Thursday, August 17, 2006

Mystery bustards

I recalled on recent trip the American Museum of Natural History that in the hall of birds, in the display window for birds of the African Savannah, there was some strange looking bird that was listed as extinct on the label card, and I had tried to make a note to look into it. I thought that it was some kind of bustard, but when I tried to do some internet searching for a type of extinct bustard, I came up with nothing. It seems that all species of bustard are alive and (relativelty) well.
The most interesting thing I came across was a site all about a program to re-introduce the Great Bustard to England where it once lived. The website greatbustard.com, which has some pertty hilariously bad web design, tells how the bird became excinct in Britain by 1832, but thrived elsewhere. Apparently, bustard eggs are being taken from Russia and transported over to Salsibury Plain to hatch.

Great Bustard:


I'm wondering what examples of re-introduced species have been successful. California condors in Arizona is probably the best example I can think of. Grey wolves? That actually seems more like a failure story, with people hating having more wolves around.

Anyway, back to the mystery at the Natural History Museum. I emailed Marylou Murrillo, who works in the textiles department of the AMNH. I asked her if she could take a look at the African birds case adn check it out for me. What she found was that there is a Denham's Bustard in the case, and it is listed as critically endangered.
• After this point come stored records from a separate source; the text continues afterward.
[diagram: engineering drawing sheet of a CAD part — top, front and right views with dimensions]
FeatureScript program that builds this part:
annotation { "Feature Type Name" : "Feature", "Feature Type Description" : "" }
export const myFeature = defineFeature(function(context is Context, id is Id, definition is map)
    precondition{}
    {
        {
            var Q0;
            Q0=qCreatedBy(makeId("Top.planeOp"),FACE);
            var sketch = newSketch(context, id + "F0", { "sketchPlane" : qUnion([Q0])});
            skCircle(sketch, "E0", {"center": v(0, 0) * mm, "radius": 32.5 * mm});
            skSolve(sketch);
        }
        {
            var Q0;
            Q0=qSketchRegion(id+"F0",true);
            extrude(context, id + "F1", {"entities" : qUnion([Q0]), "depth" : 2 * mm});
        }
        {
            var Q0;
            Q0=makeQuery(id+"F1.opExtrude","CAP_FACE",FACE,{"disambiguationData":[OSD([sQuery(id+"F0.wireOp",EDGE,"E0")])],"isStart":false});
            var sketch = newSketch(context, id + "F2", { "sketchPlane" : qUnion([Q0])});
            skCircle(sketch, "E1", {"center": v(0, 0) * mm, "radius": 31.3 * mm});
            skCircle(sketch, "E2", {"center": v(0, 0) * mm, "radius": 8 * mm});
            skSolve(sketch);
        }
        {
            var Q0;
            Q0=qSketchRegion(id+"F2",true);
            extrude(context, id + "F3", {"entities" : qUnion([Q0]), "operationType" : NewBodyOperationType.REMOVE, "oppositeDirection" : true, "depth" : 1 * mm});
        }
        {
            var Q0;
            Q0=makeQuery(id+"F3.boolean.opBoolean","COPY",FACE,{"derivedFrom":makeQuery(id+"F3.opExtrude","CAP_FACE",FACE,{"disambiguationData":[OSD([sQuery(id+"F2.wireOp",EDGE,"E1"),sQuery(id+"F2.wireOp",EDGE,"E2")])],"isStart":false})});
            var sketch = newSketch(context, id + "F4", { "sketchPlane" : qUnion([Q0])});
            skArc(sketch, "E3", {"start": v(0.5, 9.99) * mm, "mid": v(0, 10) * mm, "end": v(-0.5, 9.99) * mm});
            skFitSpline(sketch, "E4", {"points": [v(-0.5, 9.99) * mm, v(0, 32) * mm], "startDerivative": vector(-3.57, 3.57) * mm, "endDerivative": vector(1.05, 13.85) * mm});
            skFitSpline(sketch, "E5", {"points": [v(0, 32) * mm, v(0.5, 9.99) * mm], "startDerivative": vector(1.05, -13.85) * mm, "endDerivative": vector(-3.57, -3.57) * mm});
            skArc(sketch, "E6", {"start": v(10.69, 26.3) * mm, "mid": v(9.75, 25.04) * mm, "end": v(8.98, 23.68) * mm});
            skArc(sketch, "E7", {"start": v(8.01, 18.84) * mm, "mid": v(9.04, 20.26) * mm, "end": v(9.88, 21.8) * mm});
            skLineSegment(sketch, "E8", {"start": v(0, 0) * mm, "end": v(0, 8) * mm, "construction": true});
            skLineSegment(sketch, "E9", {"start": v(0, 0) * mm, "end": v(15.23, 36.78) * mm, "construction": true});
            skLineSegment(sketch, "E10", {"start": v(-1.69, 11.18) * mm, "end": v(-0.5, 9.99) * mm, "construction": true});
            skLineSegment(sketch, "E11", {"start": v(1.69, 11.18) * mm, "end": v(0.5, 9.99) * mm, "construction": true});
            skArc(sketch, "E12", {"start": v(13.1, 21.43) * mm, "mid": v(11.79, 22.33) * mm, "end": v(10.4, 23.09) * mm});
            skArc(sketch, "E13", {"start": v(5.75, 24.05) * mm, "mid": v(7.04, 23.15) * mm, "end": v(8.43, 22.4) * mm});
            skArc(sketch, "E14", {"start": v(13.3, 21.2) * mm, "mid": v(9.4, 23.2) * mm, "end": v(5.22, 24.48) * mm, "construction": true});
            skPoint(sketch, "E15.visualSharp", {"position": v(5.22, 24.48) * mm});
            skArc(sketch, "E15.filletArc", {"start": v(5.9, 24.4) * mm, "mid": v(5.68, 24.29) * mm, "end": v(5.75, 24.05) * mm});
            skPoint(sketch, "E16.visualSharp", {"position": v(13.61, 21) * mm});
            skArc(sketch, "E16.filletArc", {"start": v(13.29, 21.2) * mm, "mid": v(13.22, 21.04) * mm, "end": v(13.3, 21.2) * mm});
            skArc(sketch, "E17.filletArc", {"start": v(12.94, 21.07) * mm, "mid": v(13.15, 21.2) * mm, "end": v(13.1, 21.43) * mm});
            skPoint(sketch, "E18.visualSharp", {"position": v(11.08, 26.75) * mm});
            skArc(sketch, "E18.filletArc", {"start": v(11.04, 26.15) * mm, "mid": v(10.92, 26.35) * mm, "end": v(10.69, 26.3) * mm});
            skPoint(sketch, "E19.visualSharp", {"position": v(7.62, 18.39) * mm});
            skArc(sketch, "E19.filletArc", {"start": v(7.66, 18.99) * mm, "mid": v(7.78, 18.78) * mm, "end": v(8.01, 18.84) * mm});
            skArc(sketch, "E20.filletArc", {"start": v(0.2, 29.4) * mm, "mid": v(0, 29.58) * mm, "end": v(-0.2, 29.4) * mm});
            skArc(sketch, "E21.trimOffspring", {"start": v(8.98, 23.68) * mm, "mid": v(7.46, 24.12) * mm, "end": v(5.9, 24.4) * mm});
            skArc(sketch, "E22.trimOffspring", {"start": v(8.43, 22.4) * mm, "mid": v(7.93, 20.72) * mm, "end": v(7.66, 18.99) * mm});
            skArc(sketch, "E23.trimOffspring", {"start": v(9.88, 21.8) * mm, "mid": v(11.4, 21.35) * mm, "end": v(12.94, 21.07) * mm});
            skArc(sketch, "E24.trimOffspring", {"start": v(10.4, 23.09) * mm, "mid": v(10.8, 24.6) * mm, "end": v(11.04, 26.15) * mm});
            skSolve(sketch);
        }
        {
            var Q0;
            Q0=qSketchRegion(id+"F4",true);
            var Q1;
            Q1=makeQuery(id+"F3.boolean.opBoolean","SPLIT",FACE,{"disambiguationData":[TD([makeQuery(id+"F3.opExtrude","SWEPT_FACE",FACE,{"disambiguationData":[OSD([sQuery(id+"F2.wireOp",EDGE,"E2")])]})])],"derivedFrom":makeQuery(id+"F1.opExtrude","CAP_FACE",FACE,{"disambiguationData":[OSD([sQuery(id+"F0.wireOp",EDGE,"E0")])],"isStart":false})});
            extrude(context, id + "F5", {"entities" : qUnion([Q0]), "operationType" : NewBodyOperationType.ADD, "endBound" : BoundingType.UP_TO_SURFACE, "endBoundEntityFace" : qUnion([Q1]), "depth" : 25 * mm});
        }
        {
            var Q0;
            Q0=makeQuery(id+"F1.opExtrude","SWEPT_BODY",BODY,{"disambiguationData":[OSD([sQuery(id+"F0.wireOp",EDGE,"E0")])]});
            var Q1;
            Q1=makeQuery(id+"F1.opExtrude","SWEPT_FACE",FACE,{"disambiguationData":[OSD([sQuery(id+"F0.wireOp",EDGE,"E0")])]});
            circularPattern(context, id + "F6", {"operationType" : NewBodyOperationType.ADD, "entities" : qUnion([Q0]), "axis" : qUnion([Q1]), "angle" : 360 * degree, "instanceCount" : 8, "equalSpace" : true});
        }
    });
I had some trouble finding information about Denham's Bustard (formerly known as Stanley's bustard) on the internet, but I did find that 13 different stamps depicting the Denham's bustard from 5 African countries have been issued since 1951.

Angolan stamp:




2 comments:

Anonymous said...

I'm a student and I'm making a non-serious non-profit flash movie about Iraq wildlife for my class. My teacher is a curmudgeon and he won't let me use your great bustard photo in my video without your permission. Would you mind if I used your great bustard photo?

Katie said...

of course you can use the photo. but only on the condition that you sneakily write "bastard" instead of "bustard" in a sly reference to your curmudgeon teacher.